▶ _ЗАДАНИЕ A_
Как назывался режим, который придумал Сухарто, согласно статье о политической реакции?
----- ФРАГМЕНТ ИСТОЧНИКА
«Синдром воссоединений»

Преобразовать растущий социальный протест в патриотический подъем — в прошлом столетии этот прием не раз использовался реакционными режимами для самосохранения
16.04.2014

Даже те, кто никогда особенно не интересовались политикой, думаю, поняли, что 6 мая 2012 года у нас в стране сменился не только президент, но и политический режим. Реакция на протестную демонстрацию была признаком Реакции с большой буквы. В стране стал быстро складываться порядок, который в Европе в последние сто лет обычно именовали режимом политической реакции.


Реакция на что?

Под «политической реакцией» обычно подразумевается серия законодательных, административных и пропагандистских мер, нацеленных на защиту положения привилегированного слоя или правящей группы от назревших перемен или угроз. Но под право в таких ситуациях маскируется фактический произвол, с помощью которого эта группа расправляется с недовольными.

История послевоенных десятилетий – если не нырять в прошлое глубже, чем на полвека – дает нам немало примеров таких режимов. Они рождались обычно в условиях слабых или неустойчивых экономик, обещая стабилизацию и защиту собственности. Их консерватизм был агрессивен. Но это находило поддержку у части (большей или меньшей) общества.

В частности, в Индонезии в 1965 году после подавления коммунистического путча президентом стал профессиональный военный – Сухарто, придумавший режим «управляемой демократии».

В 1967 году в Греции к власти пришла группа военных, отбросивших демократию и установивших жесткий режим, получивший известность как режим «черных полковников».

В 1973 году в Чили в результате переворота лидером государства стал генерал Аугусто Пиночет, уже позже, в 90-х, снискавший в России специфическую популярность.

В 1976 году в Аргентине к власти, сместив левоцентристское правительство, пришла группа военных, также обещавших стабильность и порядок.

И это далеко не полный список режимов, использовавших охранительные настроения части общества. Во всех случаях люди из силовых структур объявляли нации, что демократия вредна и что введенный ими порядок будет чрезвычайно благоприятствовать отечественному бизнесу. 60-е и 70-е годы – вообще, были благоприятной эпохой для таких правлений.

Но у нас на дворе 2014-й год. Можно ли сказать, что данная тема еще актуальна? Приходится признать, что да.
----------
----- МАТЕРИАЛ ДЛЯ ОБРАБОТКИ
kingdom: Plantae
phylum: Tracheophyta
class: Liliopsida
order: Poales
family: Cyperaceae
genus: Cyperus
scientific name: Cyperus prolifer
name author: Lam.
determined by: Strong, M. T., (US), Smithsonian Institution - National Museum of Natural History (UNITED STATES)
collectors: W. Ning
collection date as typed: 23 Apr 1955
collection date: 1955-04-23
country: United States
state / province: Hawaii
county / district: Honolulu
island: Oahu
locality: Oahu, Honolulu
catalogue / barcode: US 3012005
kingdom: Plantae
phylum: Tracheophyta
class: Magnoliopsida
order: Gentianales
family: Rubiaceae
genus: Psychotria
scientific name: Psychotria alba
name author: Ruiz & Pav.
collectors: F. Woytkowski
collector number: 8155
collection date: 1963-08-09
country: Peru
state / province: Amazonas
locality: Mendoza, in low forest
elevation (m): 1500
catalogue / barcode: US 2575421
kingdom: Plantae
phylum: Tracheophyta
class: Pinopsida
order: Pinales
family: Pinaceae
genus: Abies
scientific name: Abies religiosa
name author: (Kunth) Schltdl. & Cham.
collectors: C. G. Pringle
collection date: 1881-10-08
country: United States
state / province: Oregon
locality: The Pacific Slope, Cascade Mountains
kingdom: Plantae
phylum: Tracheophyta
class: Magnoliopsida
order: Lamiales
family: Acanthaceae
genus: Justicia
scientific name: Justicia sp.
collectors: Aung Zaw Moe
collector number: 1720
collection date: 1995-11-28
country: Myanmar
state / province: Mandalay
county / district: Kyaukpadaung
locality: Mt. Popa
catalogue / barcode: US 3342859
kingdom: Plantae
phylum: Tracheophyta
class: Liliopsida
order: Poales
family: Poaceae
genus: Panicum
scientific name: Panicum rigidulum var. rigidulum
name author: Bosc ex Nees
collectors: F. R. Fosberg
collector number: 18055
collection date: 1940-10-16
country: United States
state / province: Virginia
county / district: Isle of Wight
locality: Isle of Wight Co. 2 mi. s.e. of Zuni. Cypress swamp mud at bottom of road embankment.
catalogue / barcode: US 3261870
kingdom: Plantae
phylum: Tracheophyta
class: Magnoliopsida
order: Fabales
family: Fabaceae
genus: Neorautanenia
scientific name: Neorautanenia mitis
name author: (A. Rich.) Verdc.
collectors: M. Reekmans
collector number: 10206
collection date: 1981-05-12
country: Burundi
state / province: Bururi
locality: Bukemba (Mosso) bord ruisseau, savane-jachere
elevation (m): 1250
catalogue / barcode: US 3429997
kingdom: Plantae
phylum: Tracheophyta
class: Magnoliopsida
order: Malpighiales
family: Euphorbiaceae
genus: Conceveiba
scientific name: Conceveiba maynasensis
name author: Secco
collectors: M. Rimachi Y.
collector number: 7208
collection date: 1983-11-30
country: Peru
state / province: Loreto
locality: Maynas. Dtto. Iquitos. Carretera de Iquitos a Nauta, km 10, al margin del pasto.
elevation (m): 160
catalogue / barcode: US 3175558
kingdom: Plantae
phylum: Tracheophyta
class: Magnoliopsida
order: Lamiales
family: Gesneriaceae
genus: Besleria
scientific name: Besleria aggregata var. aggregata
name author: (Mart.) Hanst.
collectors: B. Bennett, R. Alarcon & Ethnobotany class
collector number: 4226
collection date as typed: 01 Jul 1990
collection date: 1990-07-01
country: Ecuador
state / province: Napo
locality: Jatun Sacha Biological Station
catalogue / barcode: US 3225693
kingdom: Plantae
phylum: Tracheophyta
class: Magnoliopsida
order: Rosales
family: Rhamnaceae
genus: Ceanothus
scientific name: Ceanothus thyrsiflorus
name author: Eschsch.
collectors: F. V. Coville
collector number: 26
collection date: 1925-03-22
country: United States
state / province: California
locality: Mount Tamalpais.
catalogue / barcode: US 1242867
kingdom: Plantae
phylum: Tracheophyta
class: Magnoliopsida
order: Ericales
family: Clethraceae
----------
▶ _ЗАДАНИЕ B_
Замените «locality» на «place» в той части записей, что открывается строкой, содержащей «state / province: Loreto», и идет до конца записей. Выведите только эти строки, все остальное в них оставьте без изменений.

▶ _ОЖИДАЕМЫЙ РЕЗУЛЬТАТ A_
Режим «управляемой демократии».

▶ _ОЖИДАЕМЫЙ РЕЗУЛЬТАТ B_
state / province: Loreto
place: Maynas. Dtto. Iquitos. Carretera de Iquitos a Nauta, km 10, al margin del pasto.
elevation (m): 160
catalogue / barcode: US 3175558
kingdom: Plantae
phylum: Tracheophyta
class: Magnoliopsida
order: Lamiales
family: Gesneriaceae
genus: Besleria
scientific name: Besleria aggregata var. aggregata
name author: (Mart.) Hanst.
collectors: B. Bennett, R. Alarcon & Ethnobotany class
collector number: 4226
collection date as typed: 01 Jul 1990
collection date: 1990-07-01
country: Ecuador
state / province: Napo
place: Jatun Sacha Biological Station
catalogue / barcode: US 3225693
kingdom: Plantae
phylum: Tracheophyta
class: Magnoliopsida
order: Rosales
family: Rhamnaceae
genus: Ceanothus
scientific name: Ceanothus thyrsiflorus
name author: Eschsch.
collectors: F. V. Coville
collector number: 26
collection date: 1925-03-22
country: United States
state / province: California
place: Mount Tamalpais.
catalogue / barcode: US 1242867
kingdom: Plantae
phylum: Tracheophyta
class: Magnoliopsida
order: Ericales
family: Clethraceae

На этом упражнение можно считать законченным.